Immediately, her eyes widened and she gripped my hand and asked with a trembling voice, “Have I done enough? Do you think God will accept me? Have I done enough?” I tried my best to be theologically correct. I told her, “Christ has done enough. God will accept you because of Christ’s work.” But she was inconsolable. In response, she said, “But have I done enough?” The only thing I could say that would give her any peace was “Yes, you have done enough.” Her question has haunted me ever since. I have often reflected back on that experience and wondered whether or not I said the right thing. I have finally come to the conclusion that I did say the right thing. She had trusted
in the finished work of Christ as evidenced by her baptism and her life of selfless service. That is all one need do to share in the eternal life Christ offers. Christ himself made that plain in John 6:28-29:
Then they said to him, “What must we do to perform the works of God?” Jesus answered them, “This is the work of God, that you believe in him whom he has sent.”
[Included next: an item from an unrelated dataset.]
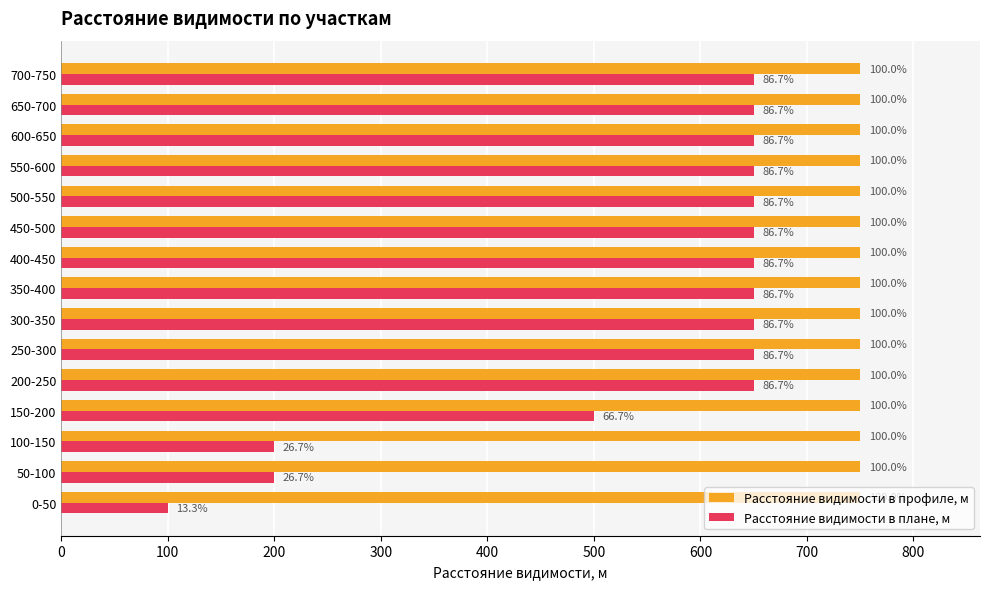

What is the maximum value for Расстояние видимости в плане, м?

650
But I also came to the conclusion that what I said at that moment did
not matter nearly as much as things I had said to her long before her terminal illness. That woman went to her death bed without the assurance of her salvation in Christ. I cannot help but wonder if the preaching she heard from me and the many other ministers she had heard through the years didn’t contribute to her doubts. To be completely honest, in those days I preached a lot more sermons on what one must do to be saved than I did on the fact that
one can know that she is saved. As I left the hospital that night, I made a vow to God. I vowed that from that day forward I would preach the assurance of salvation. I vowed that long before their death beds, members in the churches where I preach would hear the good news of assurance – the good news that our salvation has a lot more
to do with Christ’s faithfulness than it has to do with ours, a lot more to do with his obedience than it has to do with ours. I want those to whom I minister to know that our confidence comes from Christ, not from ourselves. It comes from his work, not ours.